Peace Corps trainees in the Philippines are assigned to individual sites at the end of the initial orientation, (i.e., at the end of the first week in-country or during the first two weeks of pre-service training). This is after you are given the opportunity to provide input on your site preferences, including geographical location, distance from other Volunteers, or living conditions. This is important because of the diversity of the language situation in the country. Once the sites are decided, appropriate languages are assigned to be learned at the pre-service training. However, keep in mind that many factors influence the site selection process and that the Peace Corps cannot guarantee placement where you might ideally like to be. Most Volunteers will live in small towns or in rural villages but will usually be within one hour from the nearest Volunteer.
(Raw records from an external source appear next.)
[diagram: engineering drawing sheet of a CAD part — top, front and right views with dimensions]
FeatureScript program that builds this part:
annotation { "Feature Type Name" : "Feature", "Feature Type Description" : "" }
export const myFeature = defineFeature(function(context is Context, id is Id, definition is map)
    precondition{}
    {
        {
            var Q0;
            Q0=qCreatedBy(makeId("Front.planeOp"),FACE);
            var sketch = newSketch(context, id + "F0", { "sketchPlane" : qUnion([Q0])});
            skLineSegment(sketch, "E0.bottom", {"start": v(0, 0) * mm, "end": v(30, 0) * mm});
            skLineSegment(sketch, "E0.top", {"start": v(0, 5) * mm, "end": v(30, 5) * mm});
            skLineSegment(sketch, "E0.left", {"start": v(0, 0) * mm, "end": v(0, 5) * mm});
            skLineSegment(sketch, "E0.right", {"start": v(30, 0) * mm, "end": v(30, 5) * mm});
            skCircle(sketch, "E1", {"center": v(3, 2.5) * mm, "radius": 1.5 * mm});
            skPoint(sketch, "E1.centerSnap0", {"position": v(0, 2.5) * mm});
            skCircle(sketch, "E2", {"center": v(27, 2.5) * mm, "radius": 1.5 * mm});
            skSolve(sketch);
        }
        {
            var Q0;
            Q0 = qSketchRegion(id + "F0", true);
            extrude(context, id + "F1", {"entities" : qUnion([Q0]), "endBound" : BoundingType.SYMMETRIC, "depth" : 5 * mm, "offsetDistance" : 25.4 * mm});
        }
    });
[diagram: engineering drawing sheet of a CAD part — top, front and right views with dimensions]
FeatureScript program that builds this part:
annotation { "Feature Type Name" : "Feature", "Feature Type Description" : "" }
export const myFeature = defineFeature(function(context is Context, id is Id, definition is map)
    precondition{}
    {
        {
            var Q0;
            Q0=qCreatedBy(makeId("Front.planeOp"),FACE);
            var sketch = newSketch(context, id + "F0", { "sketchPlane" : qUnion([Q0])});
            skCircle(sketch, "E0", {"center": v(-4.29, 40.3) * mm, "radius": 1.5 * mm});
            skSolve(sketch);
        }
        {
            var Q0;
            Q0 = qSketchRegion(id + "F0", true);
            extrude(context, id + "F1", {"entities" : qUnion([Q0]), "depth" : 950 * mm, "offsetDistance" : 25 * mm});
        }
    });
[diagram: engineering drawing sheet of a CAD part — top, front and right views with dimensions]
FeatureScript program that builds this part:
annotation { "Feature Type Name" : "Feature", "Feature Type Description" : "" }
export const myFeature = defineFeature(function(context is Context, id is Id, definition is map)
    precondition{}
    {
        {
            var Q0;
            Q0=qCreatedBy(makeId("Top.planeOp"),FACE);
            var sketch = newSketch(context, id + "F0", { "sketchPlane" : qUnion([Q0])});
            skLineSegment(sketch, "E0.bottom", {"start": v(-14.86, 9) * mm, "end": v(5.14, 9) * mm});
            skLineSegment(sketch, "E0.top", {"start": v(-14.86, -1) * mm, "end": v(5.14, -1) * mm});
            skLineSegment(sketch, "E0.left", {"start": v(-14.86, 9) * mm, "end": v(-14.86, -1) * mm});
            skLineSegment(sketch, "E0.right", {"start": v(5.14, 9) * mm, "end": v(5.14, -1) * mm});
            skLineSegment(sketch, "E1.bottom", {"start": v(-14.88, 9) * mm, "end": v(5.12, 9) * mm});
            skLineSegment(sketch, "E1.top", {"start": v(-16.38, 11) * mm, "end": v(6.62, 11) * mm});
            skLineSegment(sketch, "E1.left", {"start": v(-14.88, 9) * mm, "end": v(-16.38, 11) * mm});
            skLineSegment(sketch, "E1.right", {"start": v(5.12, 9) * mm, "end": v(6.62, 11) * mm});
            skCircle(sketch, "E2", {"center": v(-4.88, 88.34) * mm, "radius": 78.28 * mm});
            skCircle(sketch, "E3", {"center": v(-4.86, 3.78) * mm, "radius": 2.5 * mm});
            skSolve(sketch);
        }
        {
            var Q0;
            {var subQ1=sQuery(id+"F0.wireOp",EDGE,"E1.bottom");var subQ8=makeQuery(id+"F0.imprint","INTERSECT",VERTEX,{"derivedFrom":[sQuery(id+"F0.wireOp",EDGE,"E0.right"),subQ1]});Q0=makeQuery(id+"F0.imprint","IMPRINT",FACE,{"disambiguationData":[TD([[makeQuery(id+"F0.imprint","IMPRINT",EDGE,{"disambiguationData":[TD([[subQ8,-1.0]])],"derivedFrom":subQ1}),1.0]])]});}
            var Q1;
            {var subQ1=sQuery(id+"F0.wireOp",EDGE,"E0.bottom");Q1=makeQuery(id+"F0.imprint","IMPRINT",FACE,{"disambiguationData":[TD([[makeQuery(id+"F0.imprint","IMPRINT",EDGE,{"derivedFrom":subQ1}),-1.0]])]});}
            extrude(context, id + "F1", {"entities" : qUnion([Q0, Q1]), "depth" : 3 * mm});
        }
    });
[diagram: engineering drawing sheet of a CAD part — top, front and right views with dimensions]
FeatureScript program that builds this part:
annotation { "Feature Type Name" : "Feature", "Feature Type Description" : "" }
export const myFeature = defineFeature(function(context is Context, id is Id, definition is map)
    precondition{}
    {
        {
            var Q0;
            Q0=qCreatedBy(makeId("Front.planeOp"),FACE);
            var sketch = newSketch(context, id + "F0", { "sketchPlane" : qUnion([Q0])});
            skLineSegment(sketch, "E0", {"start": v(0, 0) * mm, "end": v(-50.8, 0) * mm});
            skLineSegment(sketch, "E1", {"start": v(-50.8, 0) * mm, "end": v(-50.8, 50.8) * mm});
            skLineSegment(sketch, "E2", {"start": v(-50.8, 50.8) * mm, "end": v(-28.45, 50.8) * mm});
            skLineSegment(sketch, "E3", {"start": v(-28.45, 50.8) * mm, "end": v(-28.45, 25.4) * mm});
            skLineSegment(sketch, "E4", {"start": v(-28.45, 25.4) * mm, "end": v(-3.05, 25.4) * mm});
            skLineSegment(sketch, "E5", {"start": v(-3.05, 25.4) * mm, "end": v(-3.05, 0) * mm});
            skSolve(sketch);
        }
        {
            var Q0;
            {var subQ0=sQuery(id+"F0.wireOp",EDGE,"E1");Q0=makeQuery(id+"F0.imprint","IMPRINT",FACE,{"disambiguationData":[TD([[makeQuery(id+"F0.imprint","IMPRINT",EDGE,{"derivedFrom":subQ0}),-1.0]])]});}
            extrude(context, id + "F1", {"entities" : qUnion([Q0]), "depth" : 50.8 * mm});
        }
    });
Some sites will require a 9- to 10- hour drive from the capital.

[edit] How can my family contact me in an emergency?

The Peace Corps’ Office of Special Services provides assistance in handling emergencies affecting trainees and Volunteers or their families. Before leaving the United States, instruct your family to notify the Office of Special Services immediately if an emergency arises, such as a serious illness or death of a family member. During normal business hours, the number for the Office of Special Services is 800.424.8580, extension 1470. After normal business hours and on weekends and holidays, the Special Services duty officer can be reached at 202.638.2574. For non-emergency questions, your family can get information from your country desk staff at the Peace Corps by calling 800.424.8580.

[edit] Can I call home from the Philippines?

Yes. The Philippines has several telephone companies. All pre-service training sites have telephones. There are public calling places in the capital towns and cities, and cell phones have become very popular in the country. Some host families also have telephones from which you may call the United States.

[edit] Should I bring a cellular phone with me?

If you bring one from the United States, you will have to take it to a mobile phone center to have it reprogrammed. Mobile phones do not cost much in the country. A good mobile phone here will cost between $70 and $120.

[edit] Will there be e-mail and Internet access? Should I bring my computer?

There are Internet cafés in most capital towns and cities that charge as low as 50 cents per hour. At present, there are more than 35 Internet service providers in the Philippines. Major online providers are available and are adding lines all the time. We discourage you from bringing a computer with you. You will have very little need for a computer in pre-service training. It is also difficult to maintain the security of the computer during this period. Your need for a computer will depend upon the role and location of your assignment. Some sites (natural resources and environmental management assignment, small business/livelihood, and water/sanitation) are in the rural areas with no electricity. If you bring one, you need to expect humidity, fluctuating current, and concern for theft.